The forest conservation project has helped her to create an alternative: with a black plastic bucket full of pig feed, Tong Yang walks the two kilometres to a slope where she used to grow her rice. The plot is now fenced in and is home to a small herd of cattle as well as chickens and pigs. Tong pours out the contents of a bag of cattle salt over a wooden board and is quickly surrounded by the cattle that now constitute her new livelihood. Along with others from the village, she has been trained by agricultural experts from GIZ and the local forestry authority on raising animals, on the medicines and vaccines they need and on how to plant grass for fodder. She says her income is now considerably higher from selling the mature animals than from when she grew rice. In good months, she can even put aside the equivalent of several hundred euros. The fact that Tong Yang is no longer forced to destroy the forest in order to clear land for new rice fields is a step in the right direction – for the farmer herself and for the environment.
In her community, Tong Yang is now an active proponent of jungle conservation. She meets one Thursday morning with fellow campaigners in a wooden hut with a corrugated iron roof that serves as a community centre. Village leader Yerdongxai Nengyang has convened the gathering to take stock of the situation. Reading from a notebook with closely written text, he presents the key activities of recent months: forest management budget planning, forest fire prevention measures and patrols of the conservation area. He adds that there are problems with a neighbouring community that does not accept the forest boundaries. He states that this will have to be clarified now with the help of local authorities.
Clarity regarding who is responsible for which tracts of land and how the areas can be used is fundamental to the forest conservation project.

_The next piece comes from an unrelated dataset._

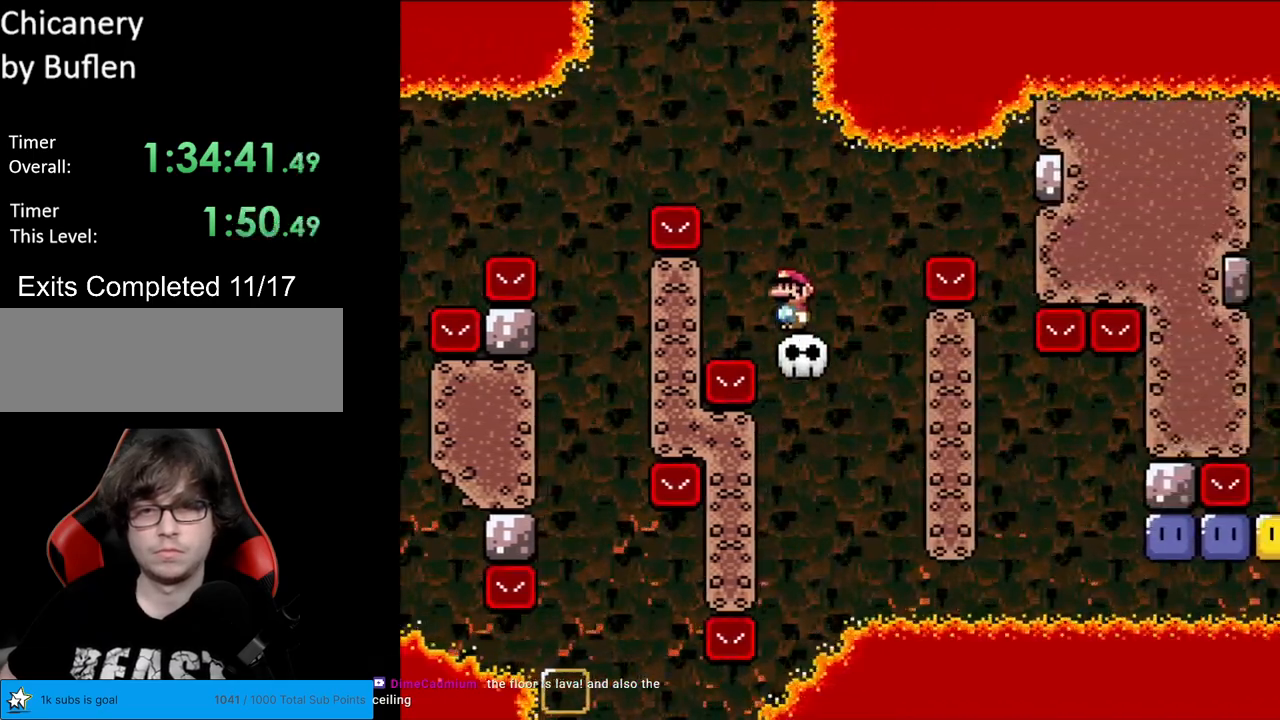
{"buttons": ["B", "Y", "DPAD_RIGHT"], "events": [[233, "DPAD_RIGHT", "down"], [300, "B", "down"], [433, "B", "up"], [483, "B", "down"]]}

A satellite image on an information board at the entrance to the village precisely delineates the forest boundaries – indicating where slash-and-burn practices are prohibited. The map was jointly drawn up by those living in the area and employees of the local forestry authority. The village community signed to confirm its commitment to comply.
Chueneng Yang is one of the men monitoring this. The 41-year-old is a member of the local forest committee. Twice a month, he and his colleagues undertake a patrol of the village forest – and report back if they discover illegal deforestation. ‘In two cases, the authorities are currently following up on the information we provided,’ he explains. However, it’s not always easy to find the culprits: the group often has to overnight in the forest during their patrols – sleeping on banana leaves on the ground. The forest protectors are remunerated for this work.

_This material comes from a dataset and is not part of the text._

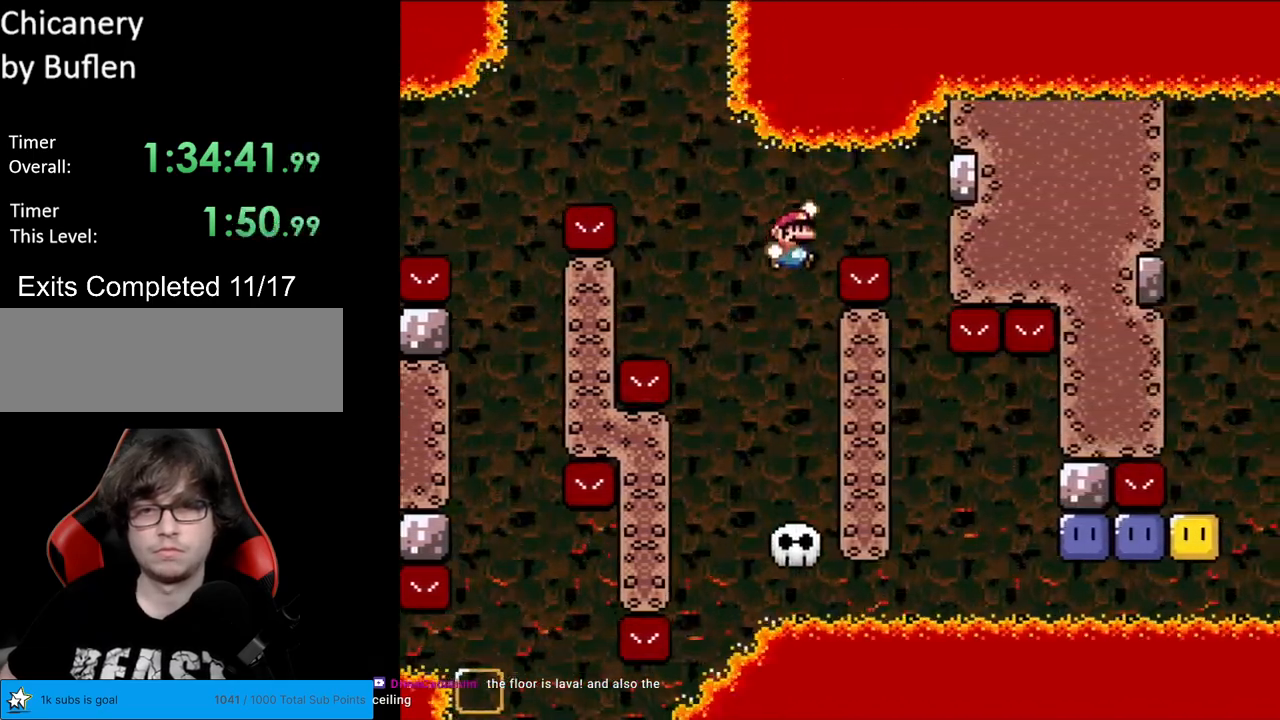
{"buttons": ["B", "Y", "DPAD_LEFT"], "events": [[283, "DPAD_RIGHT", "up"], [417, "DPAD_LEFT", "down"]]}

And their engagement is beneficial for their fellow villagers: if they can successfully protect their forest over a longer period, communities such as Khangkhao also get bonus payments that are earmarked for the village fund, enabling further investment in sustainable agriculture and forestry. The money can be used, for example, as start-up financing for the cultivation of agricultural products that can be easily brought to market and for which slash-and-burn practices are not required. Tea and coffee plants are popular in this regard, along with the creation of ponds for fish farming.
Farmer Tong Yang sees her future in livestock farming – and is hoping to further expand her small family business. She’d like to purchase more animals. ‘I’m working hard to give my children an easier future,’ she says.